Parker crossed to open the sliding balcony door. It was hot out here, but with a breeze. The afternoon shadow of the building lay on the beach down below, where no one sat or swam.
Pink plastic-sheet walls on both sides shielded the view of the balconies to right and left, and openwork iron benches were built into both of those walls. Pointing to one of them, “We’ll sit here,” he said.
“You have to know,” she told him, “that wall isn’t soundproof.”
The outer edge of the balcony was a waist-high pink plastic-sheet wall, with a black iron railing along the top. Parker held to it, leaned forward, and looked around the outer edge of the privacy wall at the balcony next door. Potted plants filled the bench he could see over there, and the rest of the space was occupied by a white plastic table, four chairs to match, a gas grill, and a StairMaster. That apartment’s glass wall was completely shielded inside with white drapes. There was no one on the balcony.
He leaned back to turn and say, “There’s nobody there.”
She was wide-eyed, both hands pressed to her chest. “Don’t do that,” she said.
“Sit down, Leslie.”
They sat side by side on the iron bench against the pink wall, he facing inward, she facing the view. He said, “I’m going to tell you what’s going on.”
“All right,” she said. Now she looked solemn, as though she were being inducted into somebody’s secret rites, like the Masons or Cosa Nostra.
He said, “Don’t ask me any questions, because I’m only going to tell you what I want to tell you.”
“I understand.”
“All right. The guy you know as Roderick owes me some money.”
She looked disappointed. “It’s some kind of debt?”
“Some kind. He’s with two other guys. Have you seen them?”

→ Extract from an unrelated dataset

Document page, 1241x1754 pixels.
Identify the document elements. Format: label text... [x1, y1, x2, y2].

“I’ve never even seen Roderick.”
“Well, the three came here with just enough cash to put the down payment on that house. Some of the cash they used was mine.”
She said, “Do they intend to roll it over? Don’t tell me they have a buyer.”

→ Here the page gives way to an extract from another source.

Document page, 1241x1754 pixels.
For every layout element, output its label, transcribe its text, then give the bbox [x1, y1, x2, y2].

“Leslie, listen,” he said. “What they are is thieves. I don’t mean from me, I mean that’s what they do, who they are.”
“You, too,” she said.
He said, “They want the house because there’s a job going down and they know they can’t get off the island afterwards.”
“If anything big happens,” she said, “they raise all the drawbridges. And they patrol the Waterway very seriously.”

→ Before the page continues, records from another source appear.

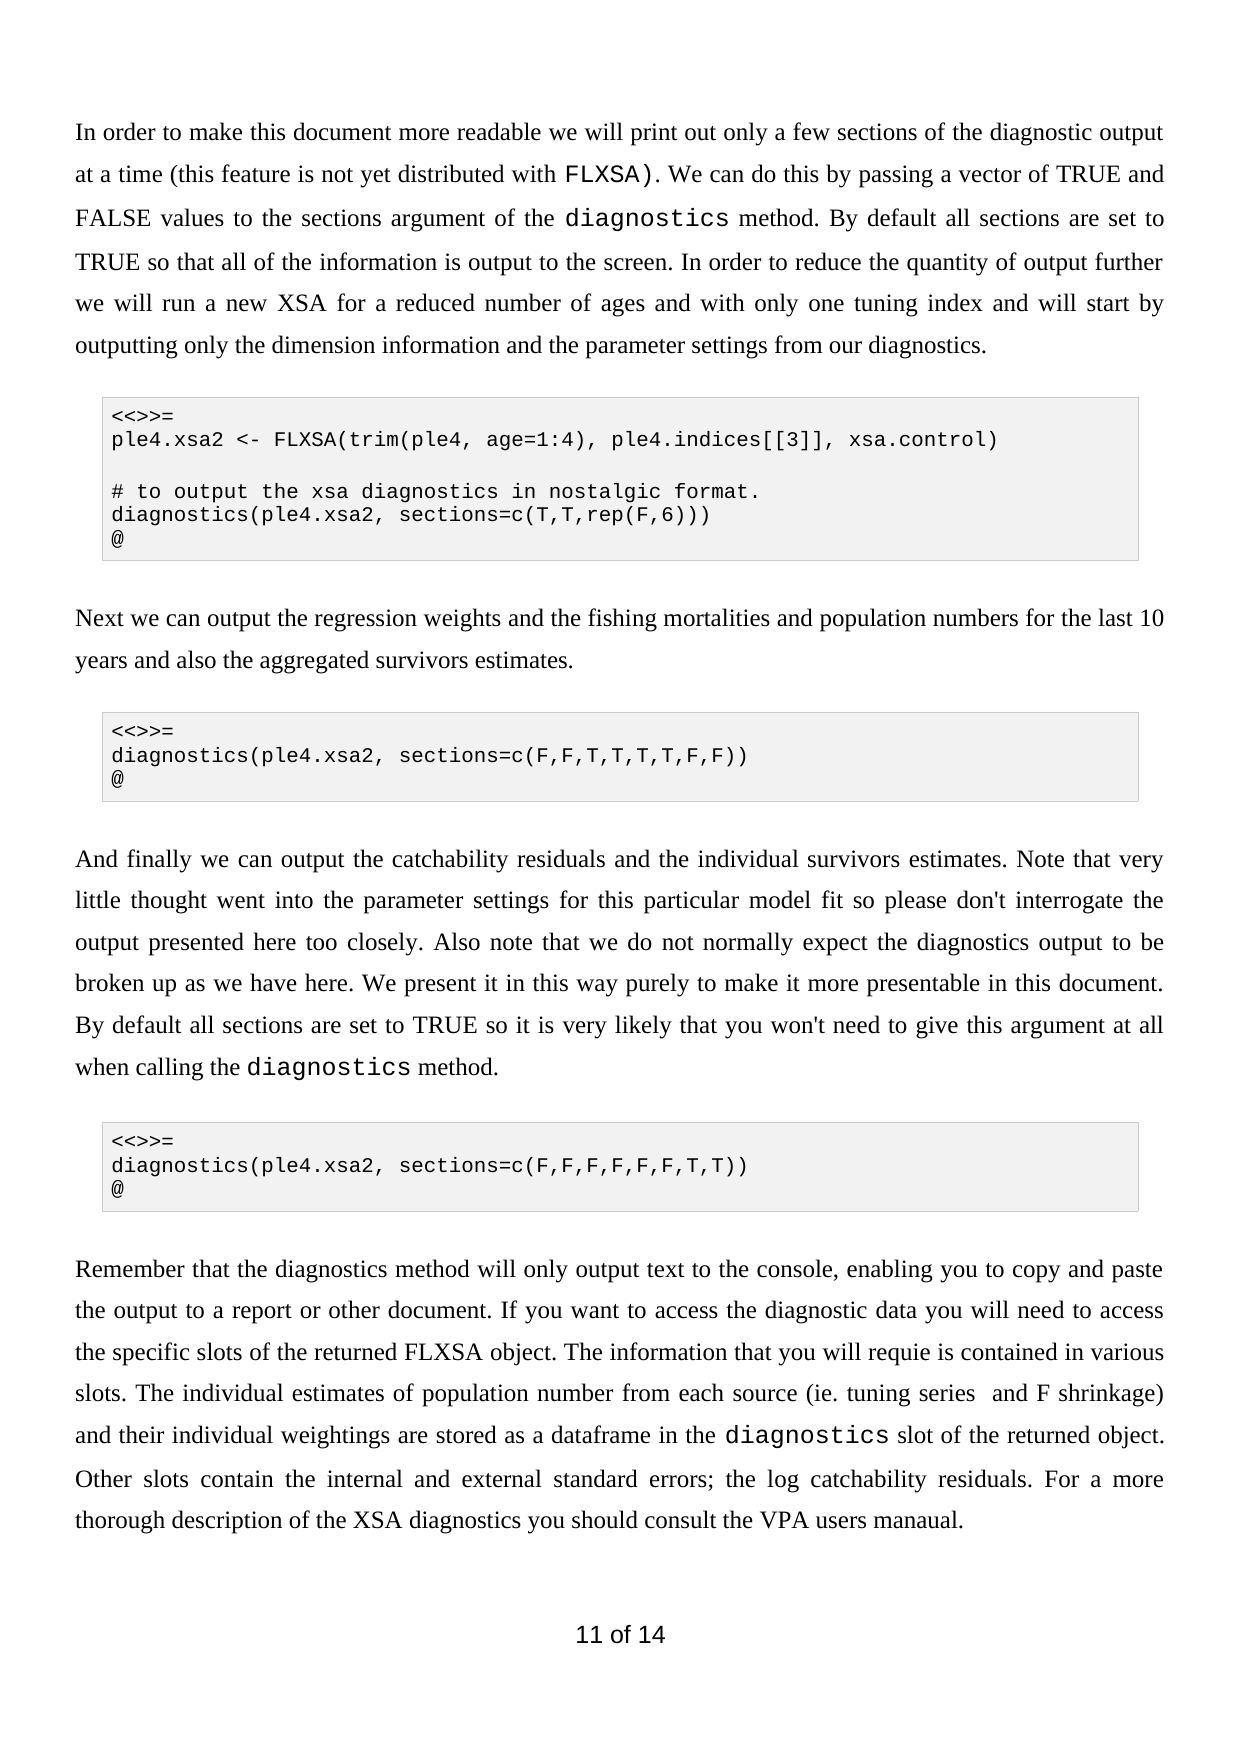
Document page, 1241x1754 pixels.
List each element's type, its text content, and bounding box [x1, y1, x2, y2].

text @ [111, 768, 1129, 792]
text Remember that the diagnostics method will only output text to the console, enabling you to copy and paste the output to a report or other document. If you want to access the diagnostic data you will need to access the specific slots of the returned FLXSA object. The information that you will requie is contained in various slots. The individual estimates of population number from each source (ie. tuning series and F shrinkage) and their individual weightings are stored as a dataframe in the diagnostics slot of the returned object. Other slots contain the internal and external standard errors; the log catchability residuals. For a more thorough description of the XSA diagnostics you should consult the VPA users manaual. [75, 1110, 1166, 1534]
text @ [111, 528, 1129, 552]
text In order to make this document more readable we will print out only a few sections of the diagnostic output at a time (this feature is not yet distributed with FLXSA). We can do this by passing a vector of TRUE and FALSE values to the sections argument of the diagnostics method. By default all sections are set to TRUE so that all of the information is output to the screen. In order to reduce the quantity of output further we will run a new XSA for a reduced number of ages and with only one tuning index and will start by outputting only the dimension information and the parameter settings from our diagnostics. [75, 118, 1166, 358]
text <<>>= [111, 721, 1129, 745]
text # to output the xsa diagnostics in nostalgic format. [111, 481, 1129, 504]
text <<>>= [111, 406, 1129, 429]
text And finally we can output the catchability residuals and the individual survivors estimates. Note that very little thought went into the parameter settings for this particular model fit so please don't interrogate the output presented here too closely. Also note that we do not normally expect the diagnostics output to be broken up as we have here. We present it in this way purely to make it more presentable in this document. By default all sections are set to TRUE so it is very likely that you won't need to give this argument at all when calling the diagnostics method. [75, 700, 1166, 1083]
text diagnostics(ple4.xsa2, sections=c(F,F,T,T,T,T,F,F)) [111, 745, 1129, 768]
text @ [111, 1178, 1129, 1202]
text diagnostics(ple4.xsa2, sections=c(F,F,F,F,F,F,T,T)) [111, 1155, 1129, 1178]
text diagnostics(ple4.xsa2, sections=c(T,T,rep(F,6))) [111, 504, 1129, 528]
text <<>>= [111, 1131, 1129, 1155]
text Next we can output the regression weights and the fishing mortalities and population numbers for the last 10 years and also the aggregated survivors estimates. [75, 385, 1166, 674]
text ple4.xsa2 <- FLXSA(trim(ple4, age=1:4), ple4.indices[[3]], xsa.control) [111, 429, 1129, 453]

“That’s why they don’t want to have to leave. They want to be established here, already known and not suspect. If I rented this condo here right now, and two weeks from now it happens, the cops would be at the door, they’d want to know all about me.”
“And you two months old,” she said.
“So that’s why Melander — he’s Roderick — that’s why he wanted to be already in place, nobody wondering about him.”
“They’re going to do a big robbery,” she said, “and then go back to that house and wait for the excitement to die down.”
“That’s right.”
“But they used your money to buy the house.”
“A quarter of it.”
“For the down payment,” she said. “So when they do this robbery, you’re going to be there to get your part of the money back.”
“To get it all, Leslie,” he said. “They shouldn’t have taken my money.”
She studied him. “You mean that.”
“Of course I mean it.”
She nodded, thinking about this. “So it’s a lot of money.”
“Yes.”
“And some of it will come to me, because I’m not cheating you, I’m helping you.”
“Yes.”
“If they hadn’t cheated you, you would take a quarter.”
“Yes.”
She looked past him, out at the ocean. “This is a little scarier than I thought,” she said. He waited, and she looked at him again. She said, “You’re here to find out if you can trust me, and I’m here to find out if I can trust you, and if either of us guesses wrong, we’re in trouble.”
“That’s right.”
“But I think,” she said, “if I guess wrong, I can be in a lot worse trouble than you.”